=== COLLECTED DATA ===
===============
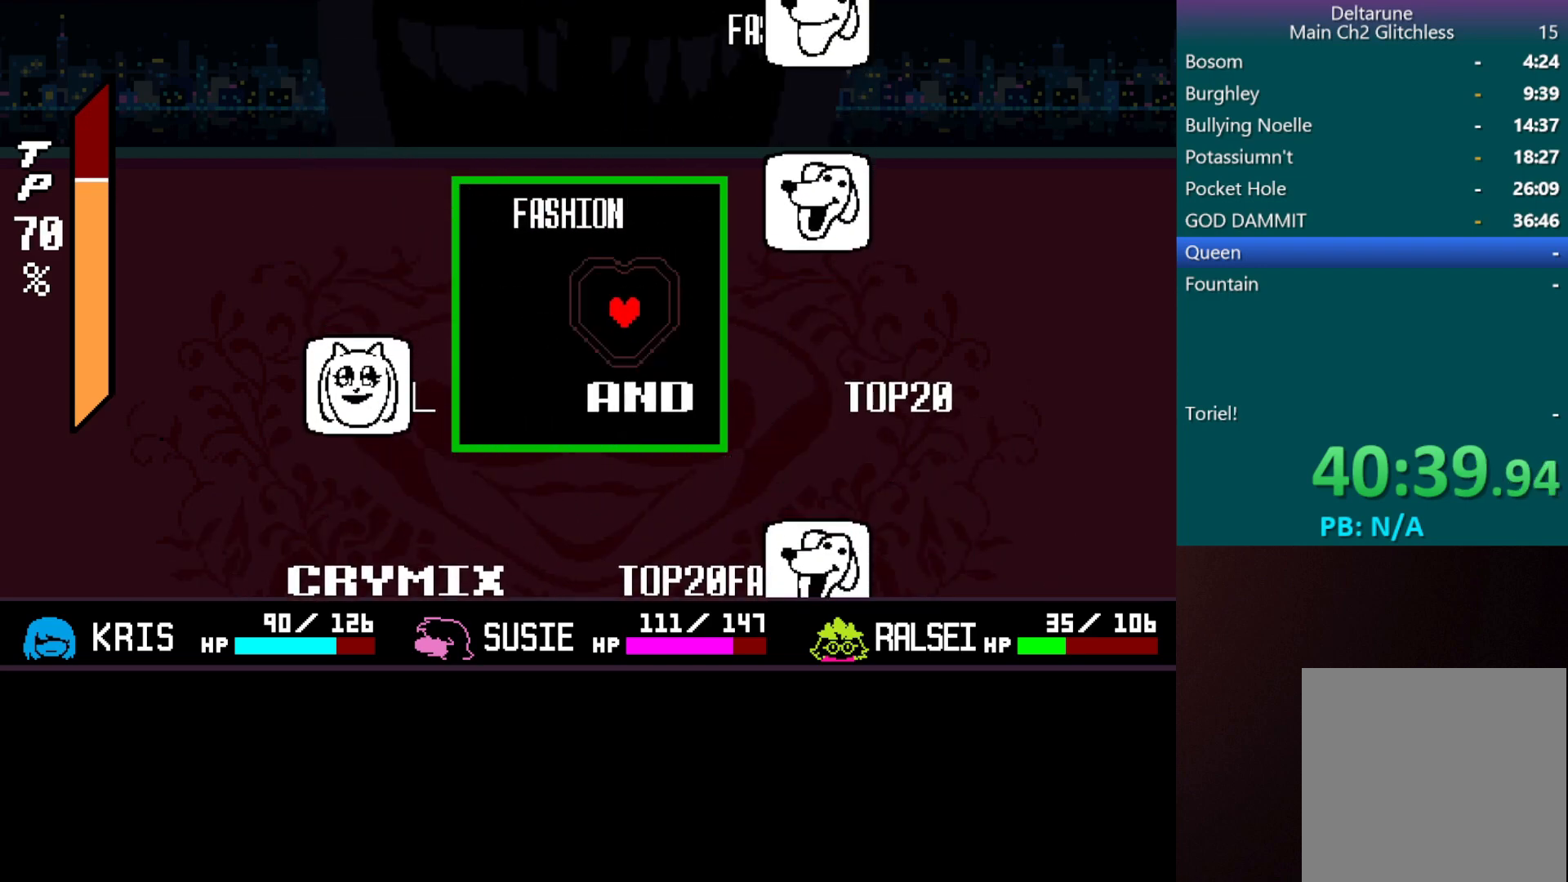
{"keys": ["left"], "events": [[50, "down", "up"], [100, "left", "up"], [100, "right", "down"], [150, "up", "down"], [250, "left", "down"], [250, "right", "up"], [433, "up", "up"]]}
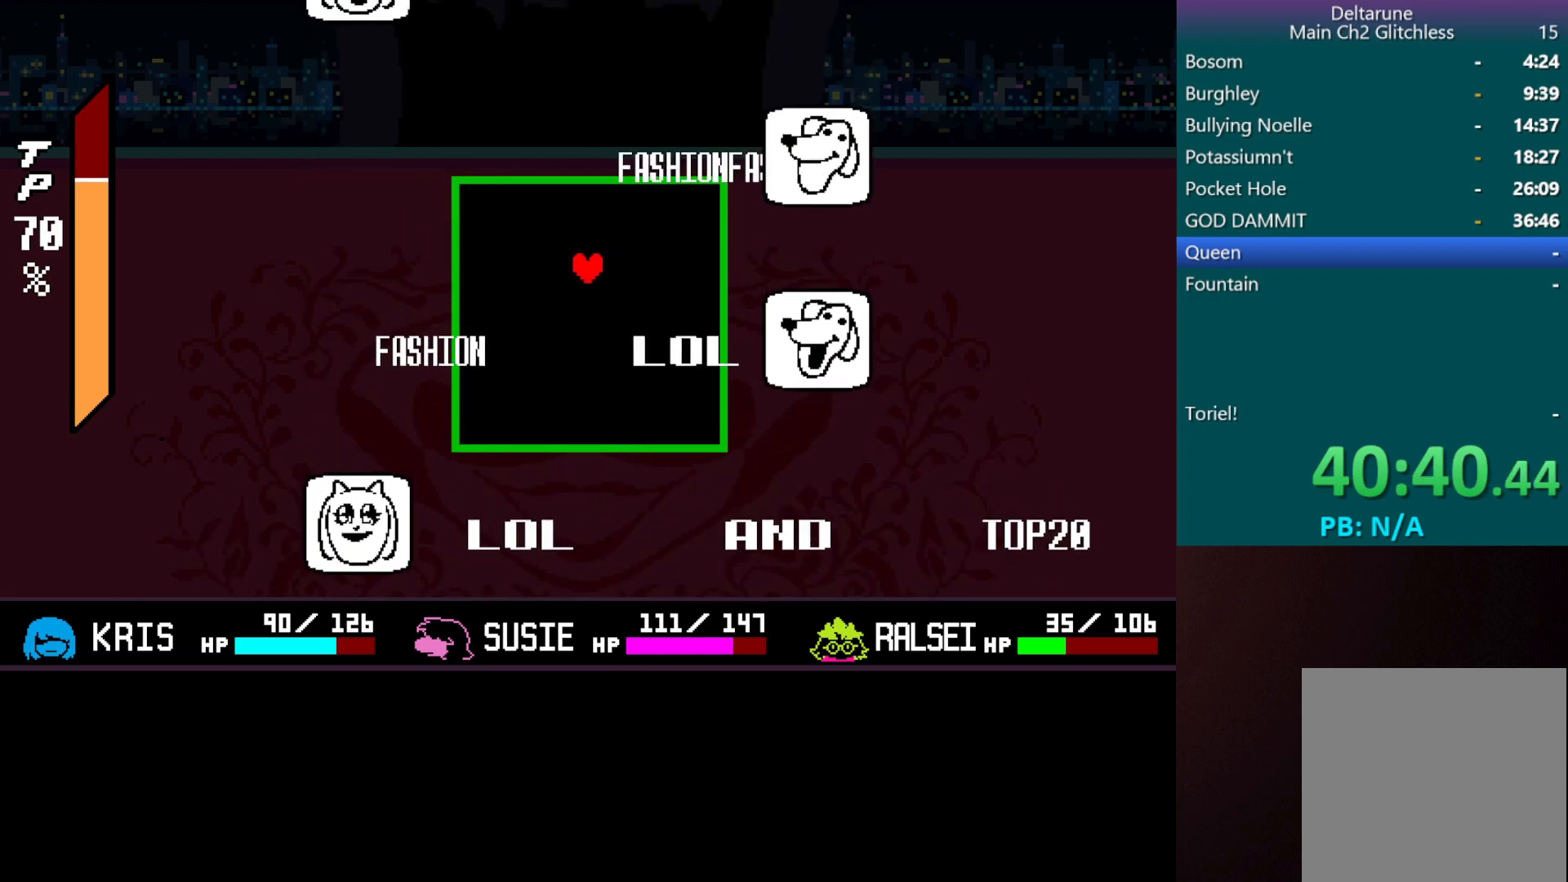
{"keys": ["down", "right"], "events": [[33, "down", "down"], [33, "left", "up"], [33, "right", "down"]]}
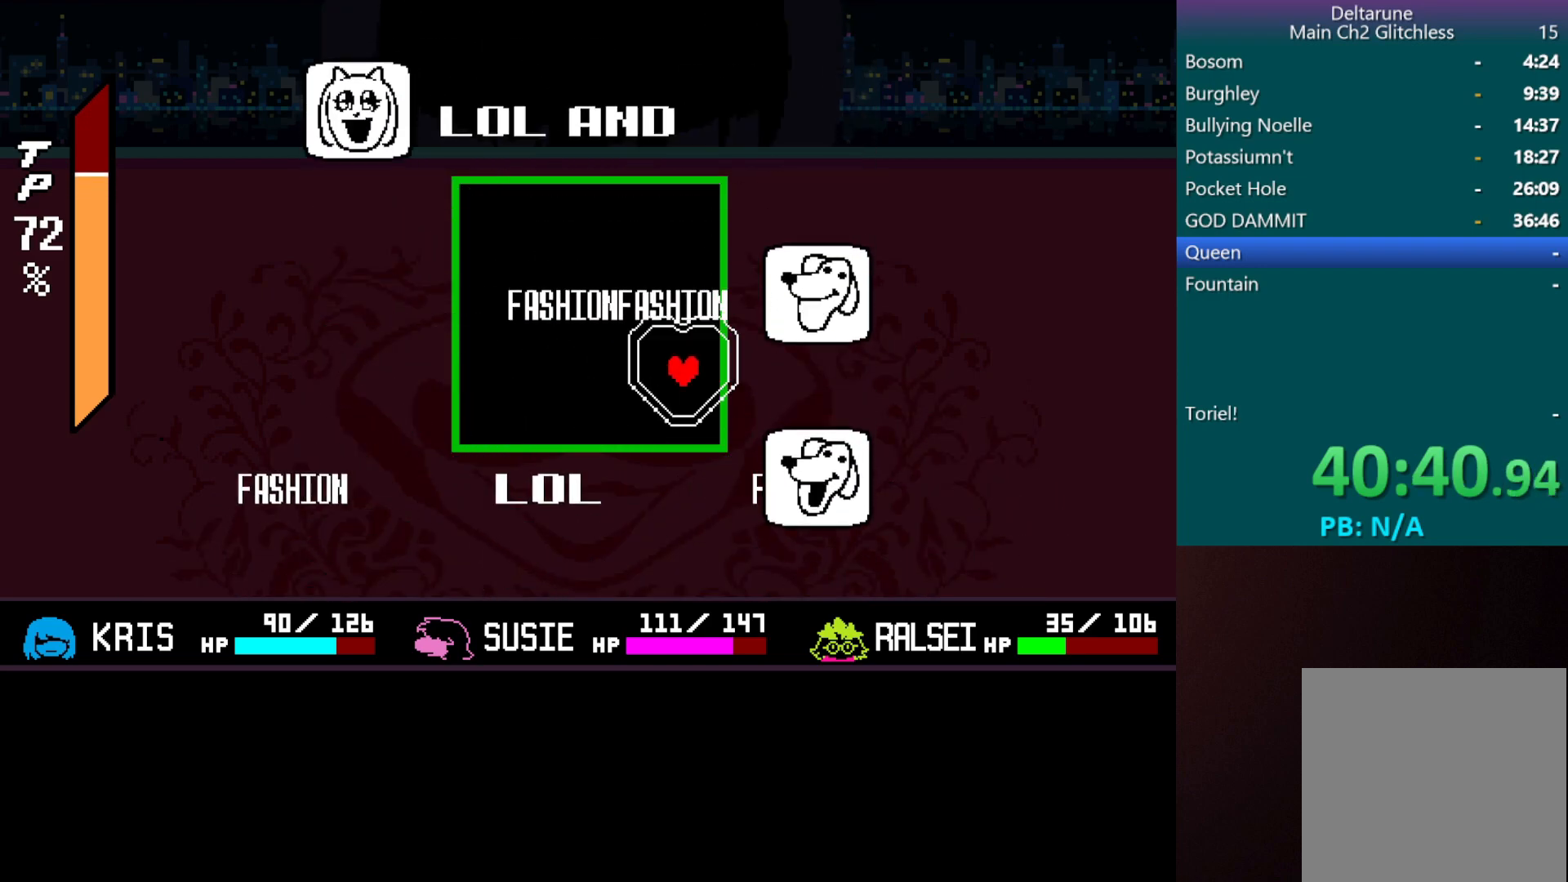
{"keys": ["left", "up"], "events": [[233, "down", "up"], [283, "left", "down"], [317, "right", "up"], [317, "up", "down"]]}
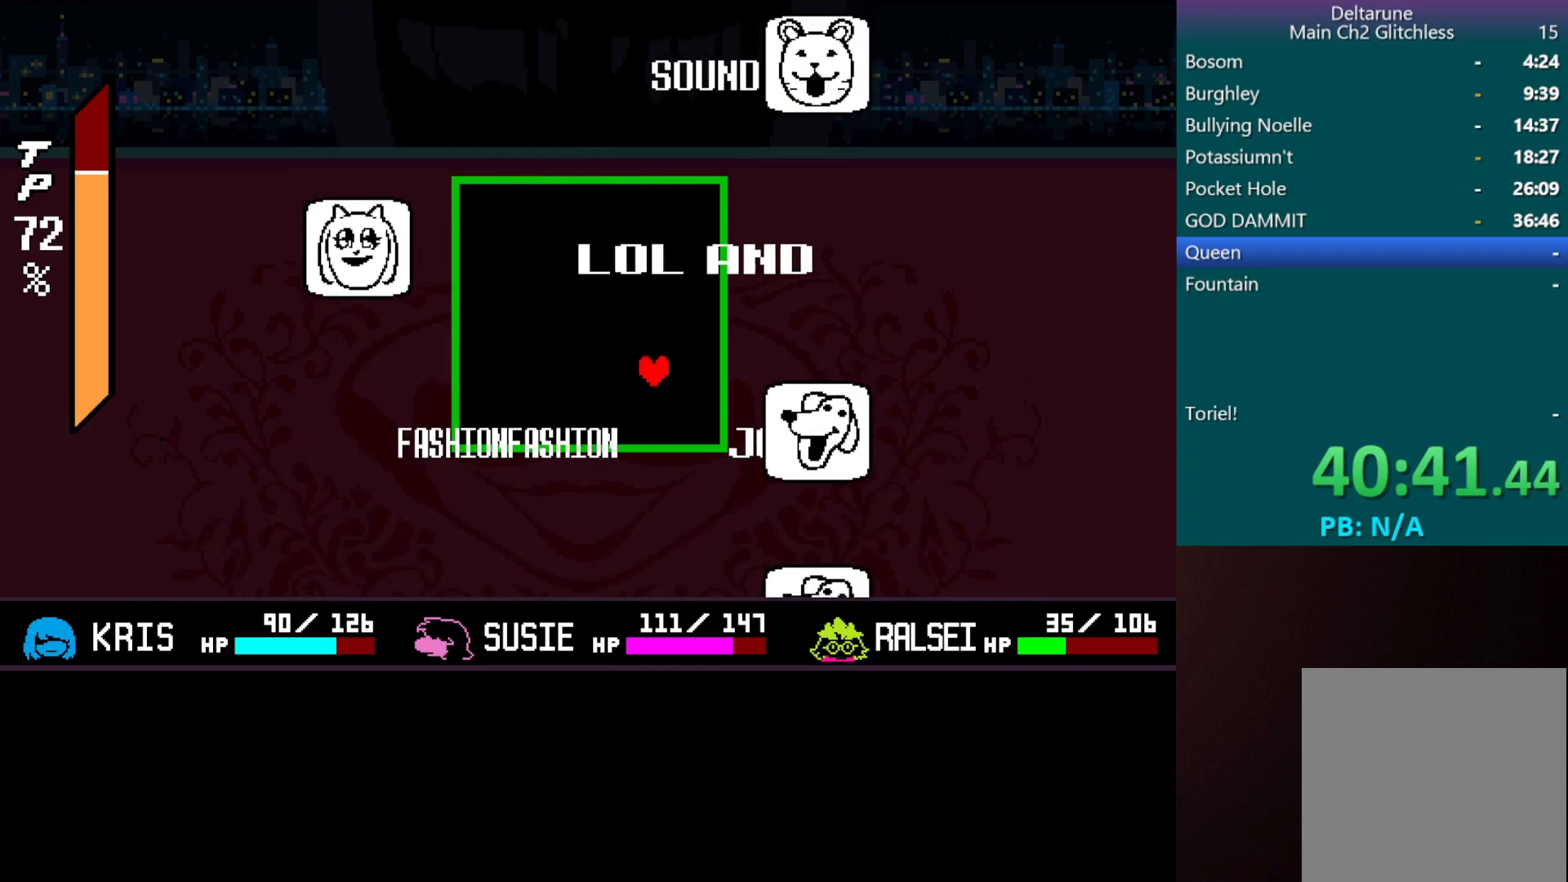
{"keys": ["right"], "events": [[17, "up", "up"], [200, "up", "down"], [333, "left", "up"], [333, "right", "down"], [483, "up", "up"]]}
===============
=== WORK ORDER ===
Omit the pictures, and quote the material above exactly as given.

=== RESPONSE ===
{"keys": ["left"], "events": [[50, "down", "up"], [100, "left", "up"], [100, "right", "down"], [150, "up", "down"], [250, "left", "down"], [250, "right", "up"], [433, "up", "up"]]}
{"keys": ["down", "right"], "events": [[33, "down", "down"], [33, "left", "up"], [33, "right", "down"]]}
{"keys": ["left", "up"], "events": [[233, "down", "up"], [283, "left", "down"], [317, "right", "up"], [317, "up", "down"]]}
{"keys": ["right"], "events": [[17, "up", "up"], [200, "up", "down"], [333, "left", "up"], [333, "right", "down"], [483, "up", "up"]]}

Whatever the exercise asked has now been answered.